Work required - Write out all the entries word for word, but skip any images.

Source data
··········

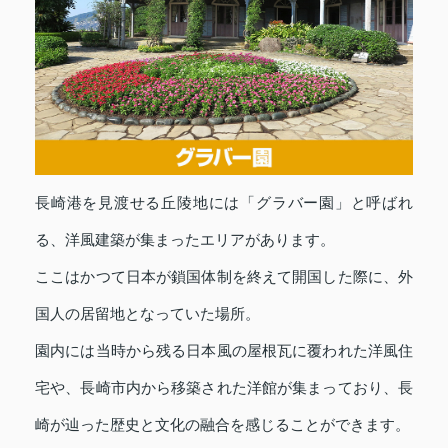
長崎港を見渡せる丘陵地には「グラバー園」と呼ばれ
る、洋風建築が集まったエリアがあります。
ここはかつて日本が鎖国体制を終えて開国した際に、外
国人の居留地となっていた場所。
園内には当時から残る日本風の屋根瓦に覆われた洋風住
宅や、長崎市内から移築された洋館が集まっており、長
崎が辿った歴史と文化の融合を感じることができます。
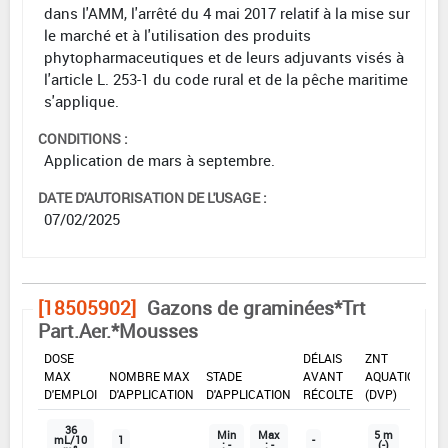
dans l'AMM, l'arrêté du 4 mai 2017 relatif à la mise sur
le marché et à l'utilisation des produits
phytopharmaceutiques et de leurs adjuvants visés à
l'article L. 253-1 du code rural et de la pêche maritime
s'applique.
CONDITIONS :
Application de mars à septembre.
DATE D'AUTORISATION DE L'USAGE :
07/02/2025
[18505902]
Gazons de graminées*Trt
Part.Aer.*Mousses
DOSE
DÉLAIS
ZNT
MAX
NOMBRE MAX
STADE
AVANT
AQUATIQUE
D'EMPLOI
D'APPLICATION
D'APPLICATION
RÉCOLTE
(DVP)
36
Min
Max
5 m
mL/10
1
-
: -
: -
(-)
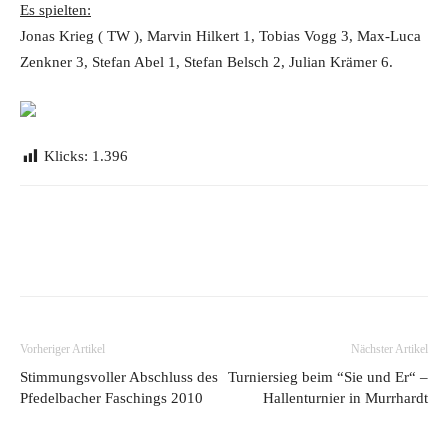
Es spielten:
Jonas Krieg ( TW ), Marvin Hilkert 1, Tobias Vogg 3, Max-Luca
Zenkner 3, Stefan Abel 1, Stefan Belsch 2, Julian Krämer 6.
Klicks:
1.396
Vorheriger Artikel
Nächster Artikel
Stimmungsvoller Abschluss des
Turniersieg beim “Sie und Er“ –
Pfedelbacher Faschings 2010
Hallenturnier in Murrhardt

··········

Task output -
長崎港を見渡せる丘陵地には「グラバー園」と呼ばれ
る、洋風建築が集まったエリアがあります。
ここはかつて日本が鎖国体制を終えて開国した際に、外
国人の居留地となっていた場所。
園内には当時から残る日本風の屋根瓦に覆われた洋風住
宅や、長崎市内から移築された洋館が集まっており、長
崎が辿った歴史と文化の融合を感じることができます。
dans l'AMM, l'arrêté du 4 mai 2017 relatif à la mise sur
le marché et à l'utilisation des produits
phytopharmaceutiques et de leurs adjuvants visés à
l'article L. 253-1 du code rural et de la pêche maritime
s'applique.
CONDITIONS :
Application de mars à septembre.
DATE D'AUTORISATION DE L'USAGE :
07/02/2025
[18505902]
Gazons de graminées*Trt
Part.Aer.*Mousses
DOSE
DÉLAIS
ZNT
MAX
NOMBRE MAX
STADE
AVANT
AQUATIQUE
D'EMPLOI
D'APPLICATION
D'APPLICATION
RÉCOLTE
(DVP)
36
Min
Max
5 m
mL/10
1
-
: -
: -
(-)
Es spielten:
Jonas Krieg ( TW ), Marvin Hilkert 1, Tobias Vogg 3, Max-Luca
Zenkner 3, Stefan Abel 1, Stefan Belsch 2, Julian Krämer 6.
Klicks:
1.396
Vorheriger Artikel
Nächster Artikel
Stimmungsvoller Abschluss des
Turniersieg beim “Sie und Er“ –
Pfedelbacher Faschings 2010
Hallenturnier in Murrhardt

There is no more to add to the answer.